Menard and Harklerode asked the commissioners to take a fresh look at the county’s animal ordinances and see if changes can be made. They agreed to revisit the matter during a workshop meeting.

In other business, the McDowell County Board of Commissioners:

Presented a resolution of appreciation to local law enforcement. The commissioners read the resolution and presented a copy to Sheriff Ricky Buchanan and some of his deputies.

Presented a resolution of appreciation to Ned Fowler, who was the EMS regional liaison with Mission Hospital until his retirement at the end of 2021. Fowler provided key support to McDowell EMS and its staff, said Emergency Services Director William Kehler.
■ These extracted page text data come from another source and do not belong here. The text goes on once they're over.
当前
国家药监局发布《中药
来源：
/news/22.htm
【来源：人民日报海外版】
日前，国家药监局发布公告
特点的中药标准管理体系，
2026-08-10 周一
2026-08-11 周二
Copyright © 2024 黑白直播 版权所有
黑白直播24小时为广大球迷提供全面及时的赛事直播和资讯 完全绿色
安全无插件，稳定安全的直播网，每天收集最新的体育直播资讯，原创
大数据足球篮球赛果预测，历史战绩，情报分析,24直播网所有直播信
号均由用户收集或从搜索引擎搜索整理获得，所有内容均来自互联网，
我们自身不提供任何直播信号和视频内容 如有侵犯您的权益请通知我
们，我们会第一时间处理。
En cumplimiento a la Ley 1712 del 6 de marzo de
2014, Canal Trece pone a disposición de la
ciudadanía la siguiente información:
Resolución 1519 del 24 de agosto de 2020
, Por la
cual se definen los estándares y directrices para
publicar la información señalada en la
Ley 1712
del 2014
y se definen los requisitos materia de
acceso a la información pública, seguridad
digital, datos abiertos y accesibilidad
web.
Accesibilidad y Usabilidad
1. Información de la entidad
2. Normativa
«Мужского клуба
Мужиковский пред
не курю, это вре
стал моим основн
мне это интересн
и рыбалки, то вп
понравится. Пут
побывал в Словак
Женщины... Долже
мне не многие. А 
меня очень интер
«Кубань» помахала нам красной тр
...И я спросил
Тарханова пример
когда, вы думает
Heard a report from Kehler about the COVID-19 situation in McDowell County. The McDowell County Health Department reported Monday that 169 additional McDowell County residents have tested positive for novel coronavirus (COVID-19). Kehler said Monday was a “record day for McDowell County” and there is a significant amount of community transmission occurring. The 14-day positivity rate on Monday was 20.4%. After hearing from Kehler, the commissioners agreed to continue the face mask policy for county employees until the next regular meeting on Feb. 14. Under the policy, county employees must wear a face mask when they are dealing with the public. A mask doesn’t have to be worn when an employee is alone in an office or vehicle. During Monday’s meeting, Commissioner Brenda Vaughn was the only member of the board wearing a face mask.

Heard a report from Kehler about the state funding that is available for property owners who suffered damage during Tropical Storm Fred and the flooding on Oct. 7.
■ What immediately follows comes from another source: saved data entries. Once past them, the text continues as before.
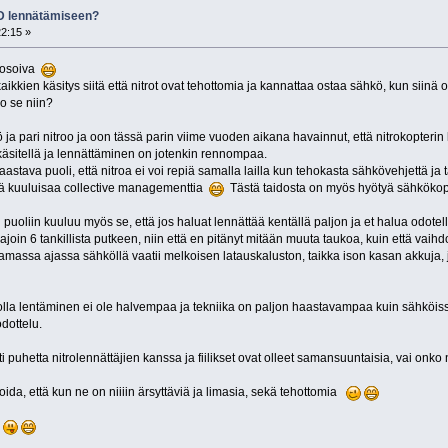
3D lennätämiseen?
2:15 »
ovosoiva
aikkien käsitys siitä että nitrot ovat tehottomia ja kannattaa ostaa sähkö, kun siinä
 se niin?
 ja pari nitroo ja oon tässä parin viime vuoden aikana havainnut, että nitrokopte
sitellä ja lennättäminen on jotenkin rennompaa.
astava puoli, että nitroa ei voi repiä samalla lailla kun tehokasta sähkövehjettä j
sitä kuuluisaa collective managementtia
Tästä taidosta on myös hyötyä sähköko
puoliin kuuluu myös se, että jos haluat lennättää kentällä paljon ja et halua odotel
join 6 tankillista putkeen, niin että en pitänyt mitään muuta taukoa, kuin että vaihd
assa ajassa sähköllä vaatii melkoisen latauskaluston, taikka ison kasan akkuja, j
rolla lentäminen ei ole halvempaa ja tekniika on paljon haastavampaa kuin sähköis
odottelu.
ti puhetta nitrolennättäjien kanssa ja fiilikset ovat olleet samansuuntaisia, vai onko
a, että kun ne on niiiin ärsyttäviä ja limasia, sekä tehottomia
.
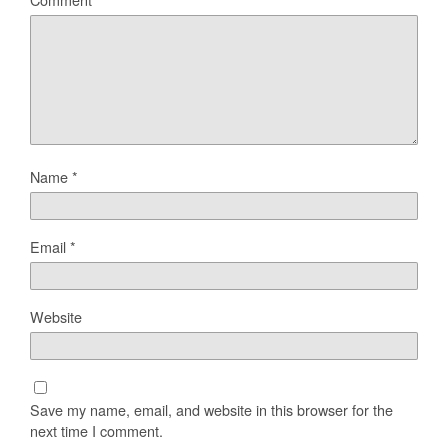
Name
*
Email
*
Website
Save my name, email, and website in this browser for the
next time I comment.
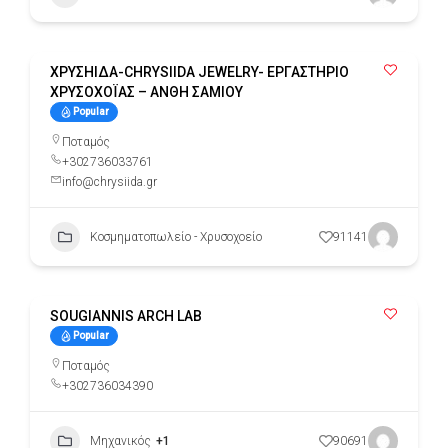
ΧΡΥΣΗΙΔΑ-CHRYSIIDA JEWELRY- ΕΡΓΑΣΤΗΡΙΟ
ΧΡΥΣΟΧΟΪΑΣ – ΑΝΘΗ ΣΑΜΙΟΥ
Popular
Ποταμός
+302736033761
info@chrysiida.gr
Κοσμηματοπωλείο - Χρυσοχοείο
91141
SOUGIANNIS ARCH LAB
Popular
Ποταμός
+302736034390
Μηχανικός
+1
90691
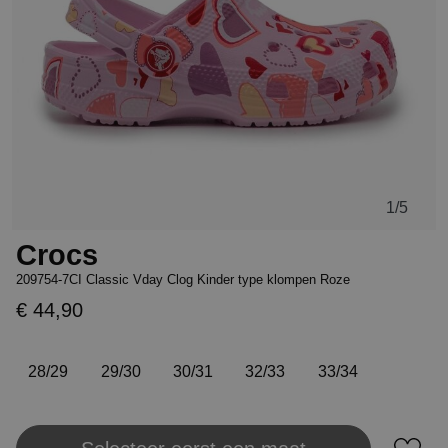
1
/5
Crocs
209754-7CI Classic Vday Clog Kinder type klompen Roze
€ 44,90
28/29
29/30
30/31
32/33
33/34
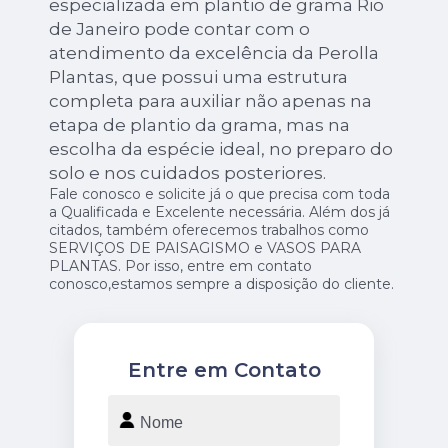
especializada em plantio de grama Rio
de Janeiro pode contar com o
atendimento da excelência da Perolla
Plantas, que possui uma estrutura
completa para auxiliar não apenas na
etapa de plantio da grama, mas na
escolha da espécie ideal, no preparo do
solo e nos cuidados posteriores.
Fale conosco e solicite já o que precisa com toda
a Qualificada e Excelente necessária. Além dos já
citados, também oferecemos trabalhos como
SERVIÇOS DE PAISAGISMO e VASOS PARA
PLANTAS. Por isso, entre em contato
conosco,estamos sempre a disposição do cliente.
Entre em Contato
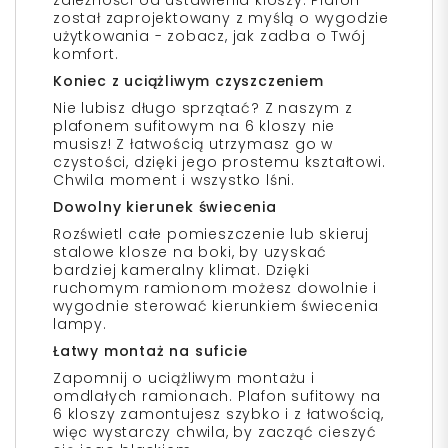
został zaprojektowany z myślą o wygodzie
użytkowania - zobacz, jak zadba o Twój
komfort.
Koniec z uciążliwym czyszczeniem
Nie lubisz długo sprzątać? Z naszym z
plafonem sufitowym na 6 kloszy nie
musisz! Z łatwością utrzymasz go w
czystości, dzięki jego prostemu kształtowi.
Chwila moment i wszystko lśni.
Dowolny kierunek świecenia
Rozświetl całe pomieszczenie lub skieruj
stalowe klosze na boki, by uzyskać
bardziej kameralny klimat. Dzięki
ruchomym ramionom możesz dowolnie i
wygodnie sterować kierunkiem świecenia
lampy.
Łatwy montaż na suficie
Zapomnij o uciążliwym montażu i
omdlałych ramionach. Plafon sufitowy na
6 kloszy zamontujesz szybko i z łatwością,
więc wystarczy chwila, by zacząć cieszyć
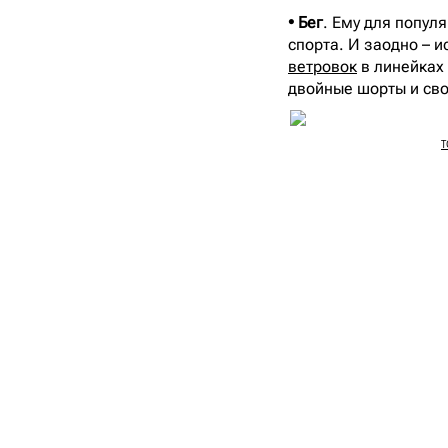
• Бег
. Ему для попул
спорта. И заодно – 
ветровок
в линейках 
двойные шорты и сво
T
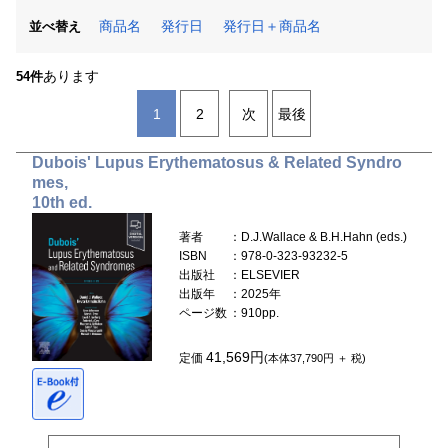
商品名
発行日
発行日＋商品名
並べ替え
あります
54件
1
2
次
最後
Dubois' Lupus Erythematosus & Related Syndro
mes,
10th ed.
著者
：D.J.Wallace & B.H.Hahn (eds.)
ISBN
：978-0-323-93232-5
出版社
：ELSEVIER
出版年
：2025年
ページ数
：910pp.
41,569円
定価
(本体37,790円 ＋ 税)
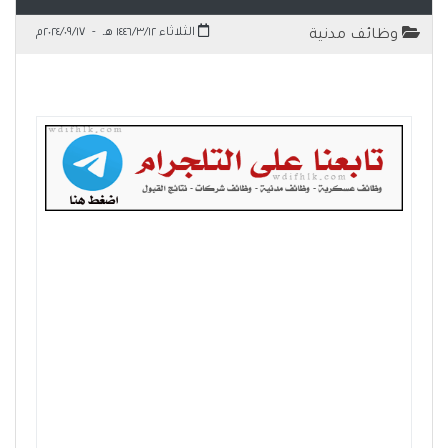
الثلاثاء ١٤٤٦/٣/١٢ هـ
-
٢٠٢٤/٠٩/١٧م
وظائف مدنية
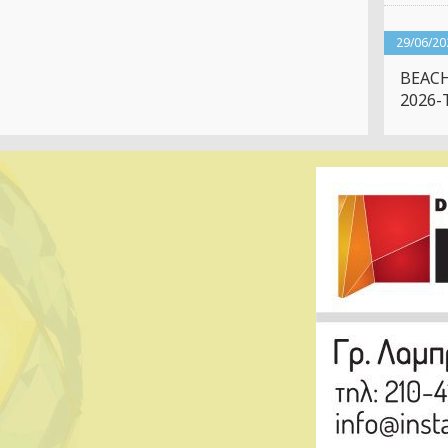
29/06/20
BEACH
2026-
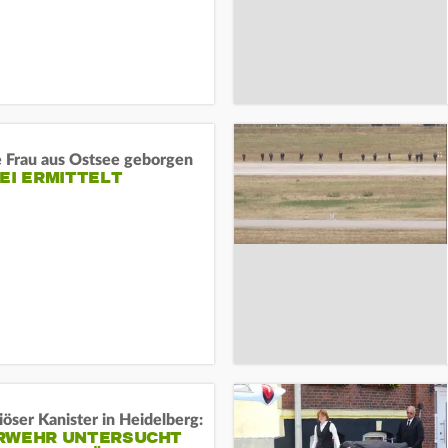
e Frau aus Ostsee geborgen
EI ERMITTELT
öser Kanister in Heidelberg:
RWEHR UNTERSUCHT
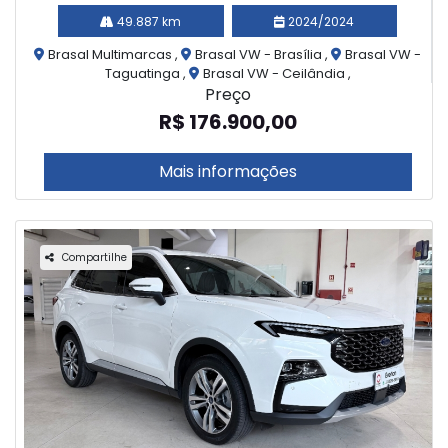
49.887 km
2024/2024
Brasal Multimarcas ,
Brasal VW - Brasília ,
Brasal VW -
Taguatinga ,
Brasal VW - Ceilândia ,
Preço
R$ 176.900,00
Mais informações
Compartilhe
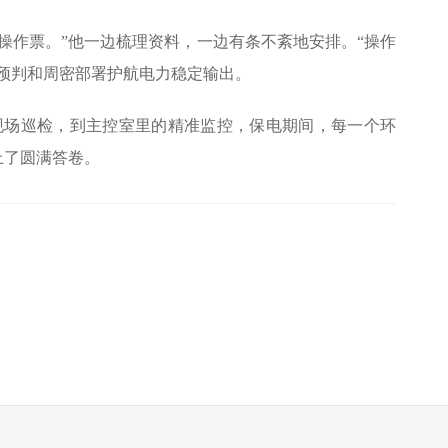
操作票。”他一边梳理资料，一边有条不紊地安排。“操作
预判和周密部署护航电力稳定输出。
现场巡检，到主控室里的精准监控，保电期间，
每一个环
上了圆满答卷
。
Was introduced to Anna Lee, the new human resources director for the county.

Approved a new plat review process for surveyors and others who are submitting maps. The process lays out an expectation to the submitter on what is required and how long the process might take.

Didn’t take action on the proposed operating procedures for the new McDowell County Shooting Range, as submitted by Recreation Director Chad Marsh. The board will vote on it at a future meeting.
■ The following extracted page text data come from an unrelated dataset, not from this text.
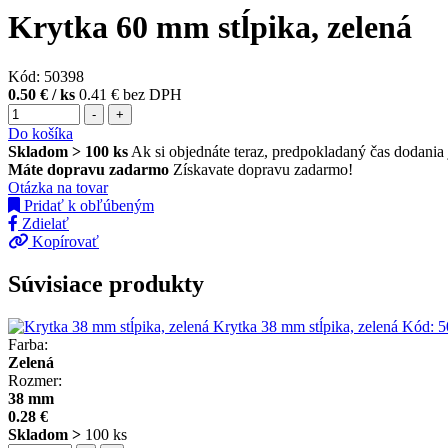
Krytka 60 mm stĺpika, zelená
Kód: 50398
0.50 €
/ ks
0.41 € bez DPH
-
+
Do košíka
Skladom > 100 ks
Ak si objednáte teraz, predpokladaný čas dodania 
Máte dopravu zadarmo
Získavate dopravu zadarmo!
Otázka na tovar
Pridať k obľúbeným
Zdielať
Kopírovať
Súvisiace produkty
Krytka 38 mm stĺpika, zelená
Kód:
5
Farba:
Zelená
Rozmer:
38 mm
0.28 €
Skladom >
100 ks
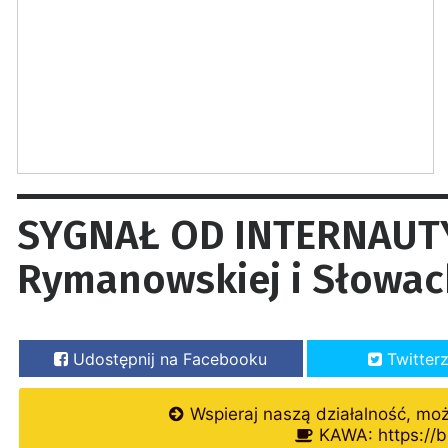
SYGNAŁ OD INTERNAUTY:
Rymanowskiej i Słowack
Udostępnij na Facebooku
Twitter
Wspieraj naszą działalność, mo
KAWA: https://b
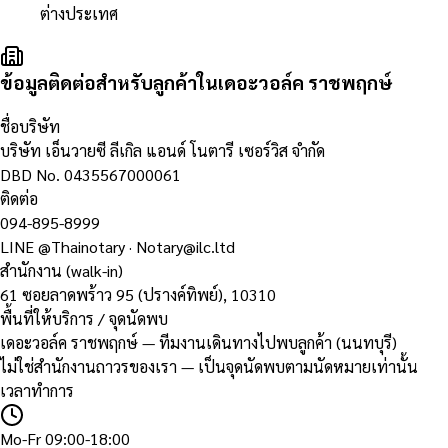
ต่างประเทศ
ข้อมูลติดต่อสำหรับลูกค้าในเดอะวอล์ค ราชพฤกษ์
ชื่อบริษัท
บริษัท เอ็นวายซี ลีเกิล แอนด์ โนตารี เซอร์วิส จำกัด
DBD No.
0435567000061
ติดต่อ
094-895-8999
LINE
@Thainotary
·
Notary@ilc.ltd
สำนักงาน (walk-in)
61 ซอยลาดพร้าว 95 (ปรางค์ทิพย์)
,
10310
พื้นที่ให้บริการ / จุดนัดพบ
เดอะวอล์ค ราชพฤกษ์ — ทีมงานเดินทางไปพบลูกค้า (นนทบุรี)
ไม่ใช่สำนักงานถาวรของเรา — เป็นจุดนัดพบตามนัดหมายเท่านั้น
เวลาทำการ
Mo-Fr 09:00-18:00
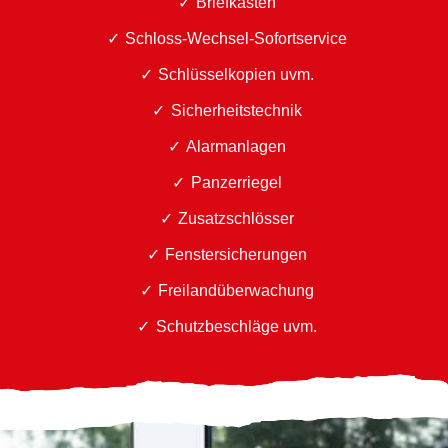
Briefkästen
Schloss-Wechsel-Sofortservice
Schlüsselkopien uvm.
Sicherheitstechnik
Alarmanlagen
Panzerriegel
Zusatzschlösser
Fenstersicherungen
Freilandüberwachung
Schutzbeschläge uvm.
Heard updates about the ongoing building projects. The upper level of the new North Main Street office is nearing the point of paint and carpeting. The lower level is a few months behind that point. The new EMS headquarters is entering its final stretch. The contractor is still awaiting materials for the garage doors as well as some roofing for the cupola in the front. The commissioners talked about what to do with the old EMS station on South Garden Street. They wanted to know if some other county agency might want to use it before making the decision to demolish it and make that property into a parking lot. The commissioners also discussed having the February meeting in the boardroom of the County Administration Building as a way to say “farewell” to the space where so many meetings have been held since 1976.